#### Text passage:
I suppose it depends on how high your ambitions for P2P are. Clearly,
you can have a very popular network with a very weak hash for quite
a while -- witness ED2K, using MD4, a hash "broken" for over a decade.

But over time, users have become more aware of the importance of
hash-based content-verification, and users have generally migrated in
the direction of more-rigorous hash-using networks -- though not to
the *most* rigorous networks.

If P2P is just a leisure-time lark for credulous, casual users who have
many other unhygenic comuting practices, then you can be lacksadaisical
in your use of hash algorithms. If you want it to also be a platform
stable for long-term use by more discriminating users and commercial
endeavors, you should take the strength of your hashes seriously. If
you wait until someone is hurt enough that the damage is reported on
CNN, that's too long.

- Gordon @ Bitzi

> 	Best wishes -
> 	S.Osokine.
> 	16 Feb 2005.

#### Dataset section:
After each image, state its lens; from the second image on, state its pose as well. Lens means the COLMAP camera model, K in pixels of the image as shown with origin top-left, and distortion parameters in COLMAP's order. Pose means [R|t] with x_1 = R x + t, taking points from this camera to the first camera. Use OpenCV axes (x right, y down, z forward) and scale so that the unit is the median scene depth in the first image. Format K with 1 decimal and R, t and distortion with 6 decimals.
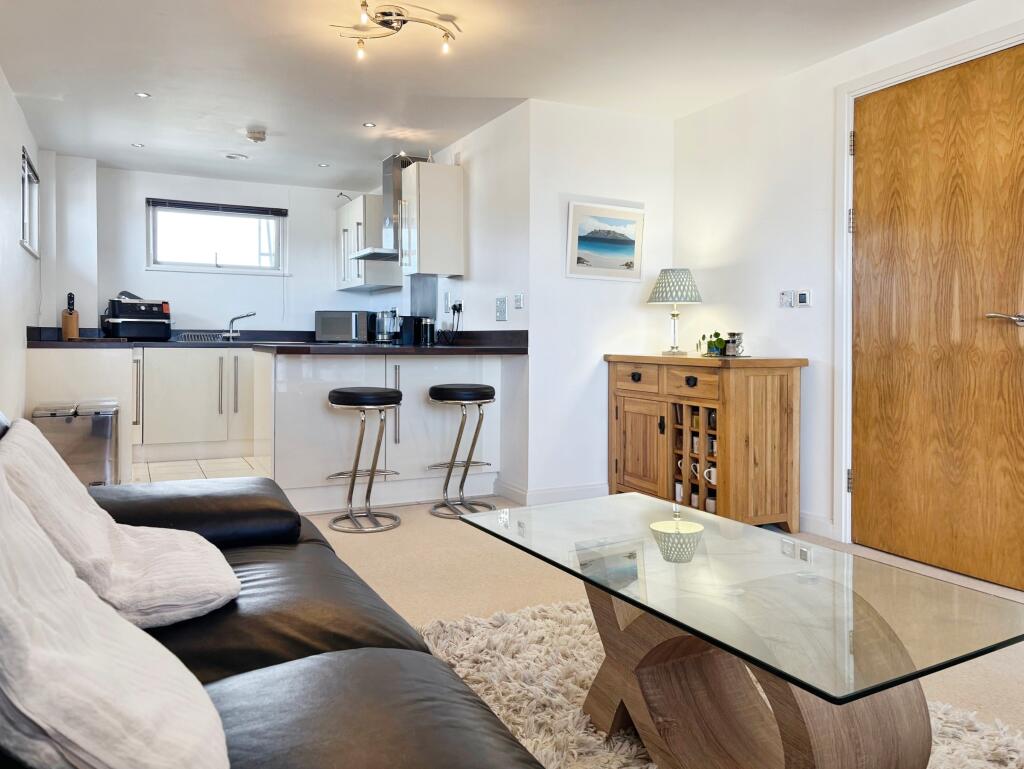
lens RADIAL K [[790.7, 0, 512.0], [0, 790.7, 384.5], [0, 0, 1]] dist [-0.007118, -0.008084]
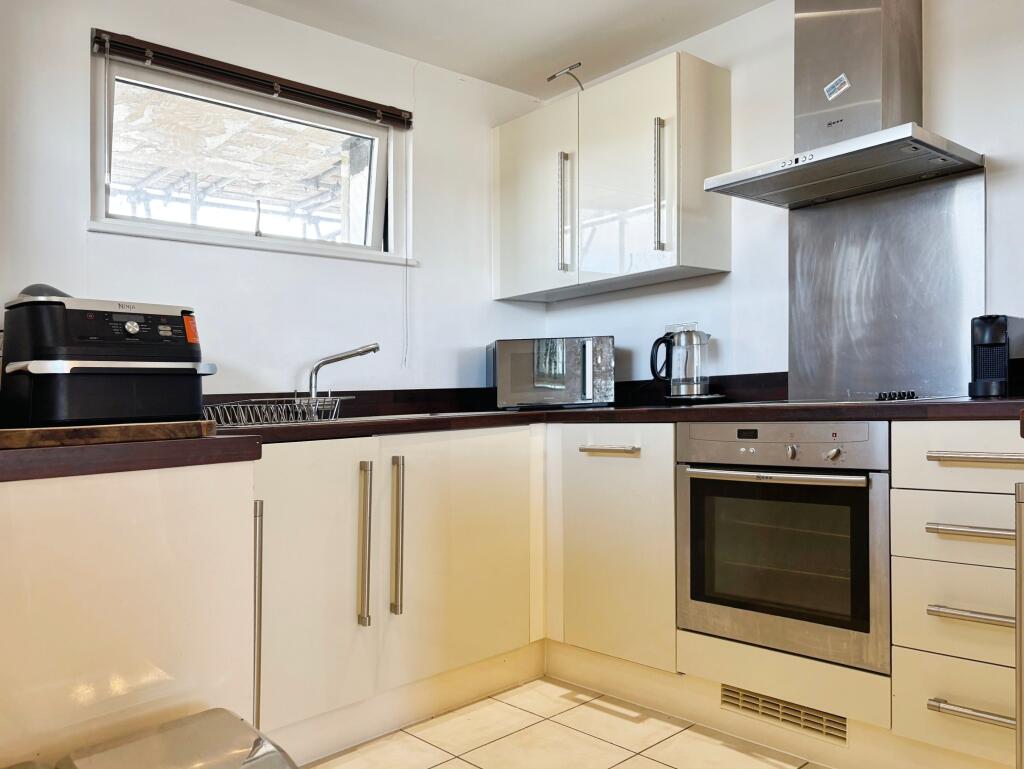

#### Work order 1:
According to the post on P2P hash strength, which hash does ED2K use?
#### Work order 2:
Write the next part of the post on P2P hash strength, picking up after its last line.
The data plays no part in what follows.

#### Result 1:
MD4.

#### Result 2:
> 
> 
> -----Original Message-----
> From: p2p-hackers-bounces at zgp.org [mailto:p2p-hackers-bounces at zgp.org]On
> Behalf Of Gordon Mohr (@ Bitzi)
> Sent: Wednesday, February 16, 2005 8:12 PM
> To: Peer-to-peer development.
> Subject: Re: [p2p-hackers] SHA1 broken?
> 
> 
> Serguei Osokine wrote:
> 
>>On Wednesday, February 16, 2005 Gordon Mohr wrote:
>>
>>
>>>MD5 should not be used for content identification, given the 
>>>ability to create content pairs with the same MD5, with one 
>>>version being (and appearing and acquiring a reputation for 
>>>being) innocuous, and the other version malicious.
>>
>>
>>	Right. So let's go and try to find something with the same
>>MD5 as this letter of mine, shall we? :-)
> 
> 
> I can't -- but you could have made a collision, very easily, if
> you composed your initial message with the intent of also composing
> an MD5 twin at the same time.
> 
> That means for content identification MD5 is fatally flawed. For
> any file whose contents I think I know and trust, perhaps based
> on analysis and history of the file, there could be another
> dangerous file with the same MD5. MD5 cannot be used to distinguish
> between the two, but that's the whole point of using a secure
> hash for content identification.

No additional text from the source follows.